# [Work order]
The answer is to be the lines below that lie between the line holding "website. By accessing or using any" and the line holding "t, ensuring a", inclusive, transcribed exactly and free of pictures.

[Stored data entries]
★ ★ ★
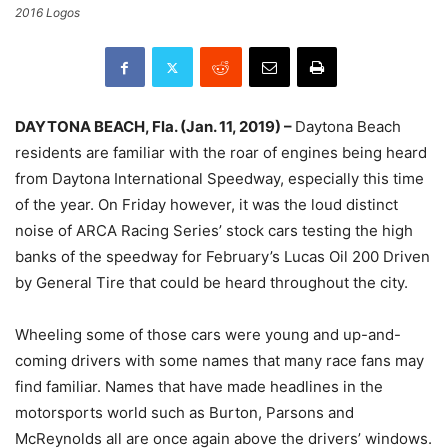
2016 Logos
DAYTONA BEACH, Fla. (Jan. 11, 2019) –
Daytona Beach
residents are familiar with the roar of engines being heard
from Daytona International Speedway, especially this time
of the year. On Friday however, it was the loud distinct
noise of ARCA Racing Series’ stock cars testing the high
banks of the speedway for February’s Lucas Oil 200 Driven
by General Tire that could be heard throughout the city.
Wheeling some of those cars were young and up-and-
coming drivers with some names that many race fans may
find familiar. Names that have made headlines in the
motorsports world such as Burton, Parsons and
McReynolds all are once again above the drivers’ windows.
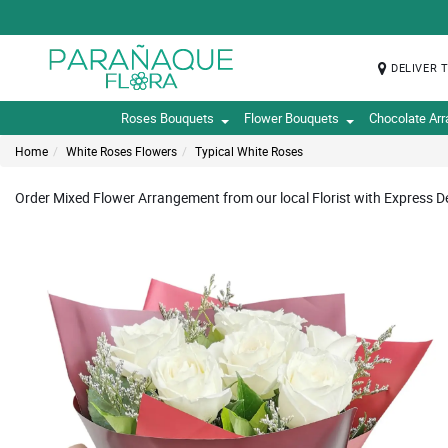
DELIVER 
Roses Bouquets
Flower Bouquets
Chocolate Ar
Home
White Roses Flowers
Typical White Roses
Order Mixed Flower Arrangement from our local Florist with Express De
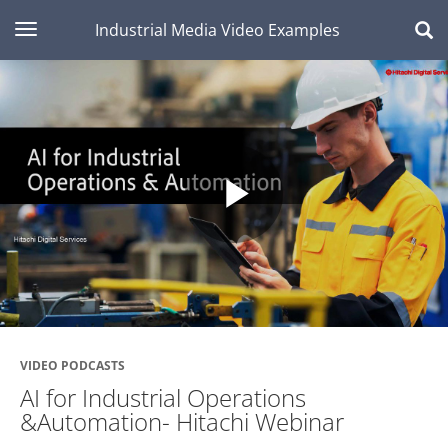
toggle navigation
Industrial Media Video Examples
Play
Video
VIDEO PODCASTS
AI for Industrial Operations
&Automation- Hitachi Webinar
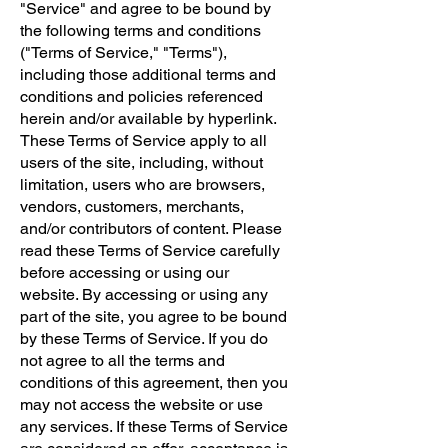
"Service" and agree to be bound by
the following terms and conditions
("Terms of Service," "Terms"),
including those additional terms and
conditions and policies referenced
herein and/or available by hyperlink.
These Terms of Service apply to all
users of the site, including, without
limitation, users who are browsers,
vendors, customers, merchants,
and/or contributors of content. Please
read these Terms of Service carefully
before accessing or using our
website. By accessing or using any
part of the site, you agree to be bound
by these Terms of Service. If you do
not agree to all the terms and
conditions of this agreement, then you
may not access the website or use
any services. If these Terms of Service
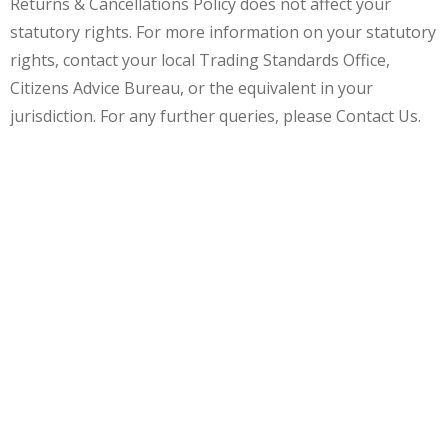
Returns & Cancellations Policy does not affect your
statutory rights. For more information on your statutory
rights, contact your local Trading Standards Office,
Citizens Advice Bureau, or the equivalent in your
jurisdiction. For any further queries, please Contact Us.
30% OFF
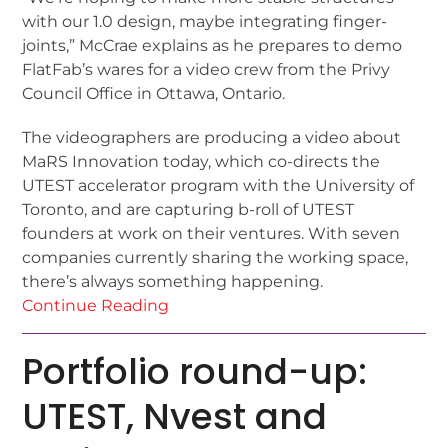
with our 1.0 design, maybe integrating finger-
joints,” McCrae explains as he prepares to demo
FlatFab’s wares for a video crew from the Privy
Council Office in Ottawa, Ontario.
The videographers are producing a video about
MaRS Innovation today, which co-directs the
UTEST accelerator program with the University of
Toronto, and are capturing b-roll of UTEST
founders at work on their ventures. With seven
companies currently sharing the working space,
there’s always something happening.
Continue Reading
Portfolio round-up:
UTEST, Nvest and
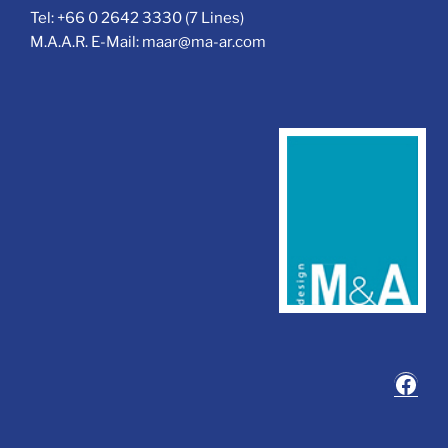
Tel: +66 0 2642 3330 (7 Lines)
M.A.A.R. E-Mail: maar@ma-ar.com
Face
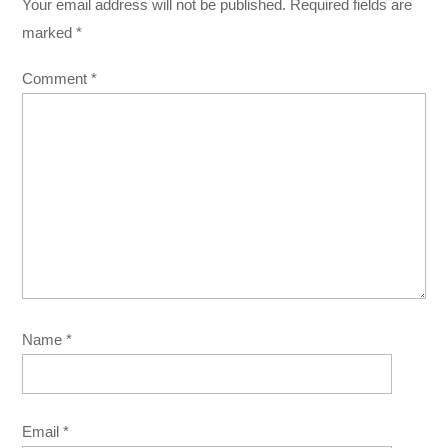
Your email address will not be published.
Required fields are
marked
*
Comment
*
Name
*
Email
*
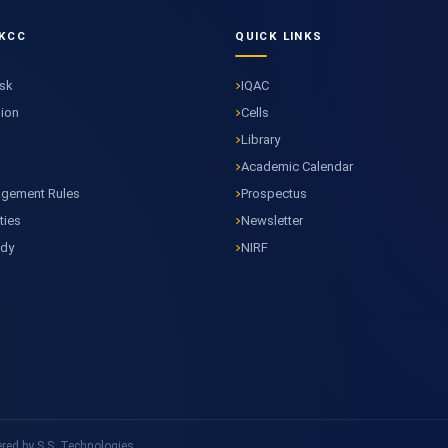
KCC
QUICK LINKS
esk
IQAC
sion
Cells
Library
Academic Calendar
agement Rules
Prospectus
ties
Newsletter
ody
NIRF
ed by S.S. Technologies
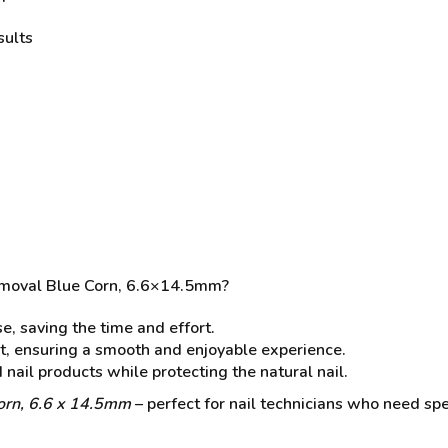
sults
emoval Blue Corn, 6.6×14.5mm?
e, saving the time and effort.
t, ensuring a smooth and enjoyable experience.
d nail products while protecting the natural nail.
orn, 6.6 x 14.5mm
– perfect for nail technicians who need speed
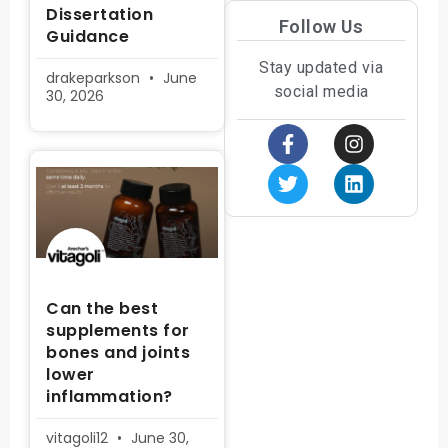
Dissertation
Follow Us
Guidance
Stay updated via
drakeparkson
June
social media
30, 2026
Can the best
supplements for
bones and joints
lower
inflammation?
vitagoli12
June 30,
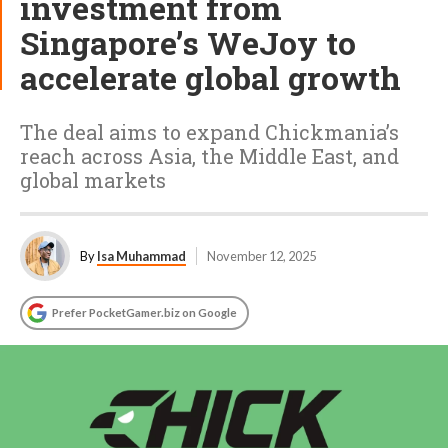
investment from
Singapore’s WeJoy to
accelerate global growth
The deal aims to expand Chickmania’s
reach across Asia, the Middle East, and
global markets
By
Isa Muhammad
November 12, 2025
Prefer PocketGamer.biz on Google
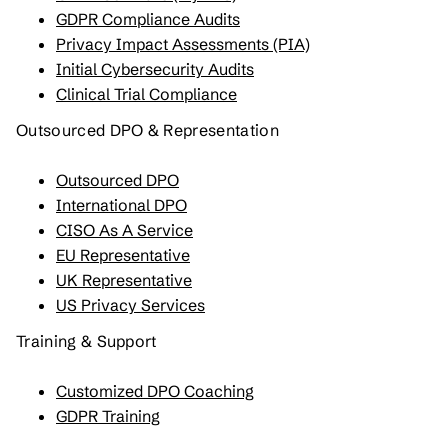
GDPR Compliance Audits
Privacy Impact Assessments (PIA)
Initial Cybersecurity Audits
Clinical Trial Compliance
Outsourced DPO & Representation
Outsourced DPO
International DPO
CISO As A Service
EU Representative
UK Representative
US Privacy Services
Training & Support
Customized DPO Coaching
GDPR Training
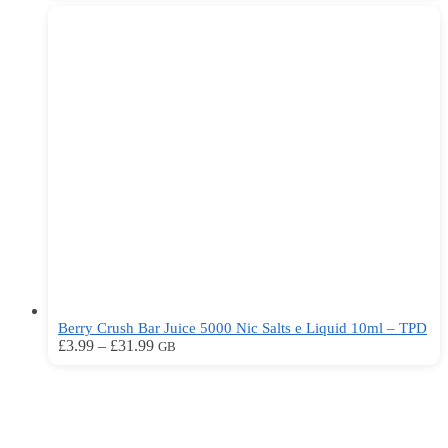
£3.99
has
through
multiple
£31.99
variants.
The
options
may
be
chosen
on
the
product
page
Berry Crush Bar Juice 5000 Nic Salts e Liquid 10ml – TPD
Price
This
£
3.99
–
£
31.99
GB
range:
product
£3.99
has
through
multiple
£31.99
variants.
The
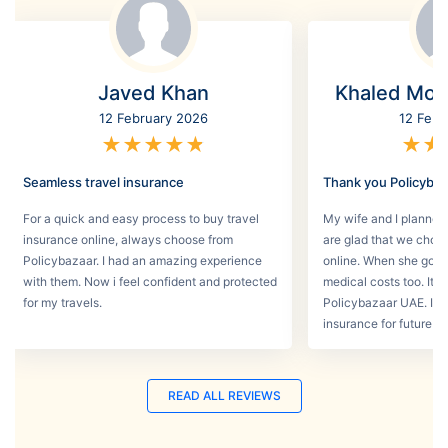
Javed Khan
Khaled Mo
12 February 2026
12 Febr
★
★
★
★
★
★
★
Seamless travel insurance
Thank you Policyba
For a quick and easy process to buy travel
My wife and I planned 
insurance online, always choose from
are glad that we choos
Policybazaar. I had an amazing experience
online. When she got s
with them. Now i feel confident and protected
medical costs too. It w
for my travels.
Policybazaar UAE. I wi
insurance for future tri
READ ALL REVIEWS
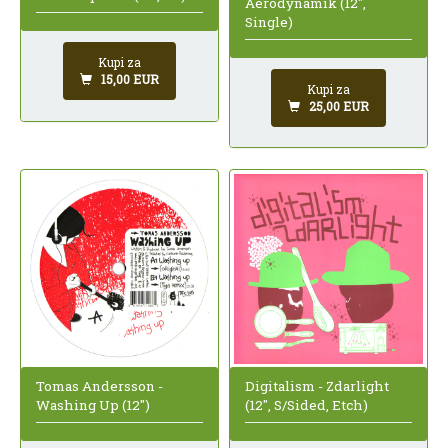
Aerodynamik (12",
Single)
Kupi za
15,00 EUR
Kupi za
25,00 EUR
Tomas Andersson -
Digitalism - Zdarlight
Washing Up (12")
(12", S/Sided, Etch)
★ ★ ★
# [Exercise response]
website. By accessing or using any
part of the site, you agree to be bound
by these Terms of Service. If you do
not agree to all the terms and
conditions of this agreement, then you
may not access the website or use
any services. If these Terms of Service
Returns & Cancellations Policy does not affect your
statutory rights. For more information on your statutory
rights, contact your local Trading Standards Office,
Citizens Advice Bureau, or the equivalent in your
jurisdiction. For any further queries, please Contact Us.
30% OFF
with our 1.0 design, maybe integrating finger-
joints,” McCrae explains as he prepares to demo
FlatFab’s wares for a video crew from the Privy
Council Office in Ottawa, Ontario.
The videographers are producing a video about
MaRS Innovation today, which co-directs the
UTEST accelerator program with the University of
Toronto, and are capturing b-roll of UTEST
founders at work on their ventures. With seven
companies currently sharing the working space,
there’s always something happening.
Continue Reading
Portfolio round-up:
UTEST, Nvest and
Tel: +66 0 2642 3330 (7 Lines)
M.A.A.R. E-Mail: maar@ma-ar.com
Face
Your email address will not be published.
Required fields are
marked
*
Comment
*
Name
*
Email
*
KCC
QUICK LINKS
esk
IQAC
sion
Cells
Library
Academic Calendar
agement Rules
Prospectus
ties
Newsletter
ody
NIRF
ed by S.S. Technologies
sults
emoval Blue Corn, 6.6×14.5mm?
e, saving the time and effort.
t, ensuring a smooth and enjoyable experience.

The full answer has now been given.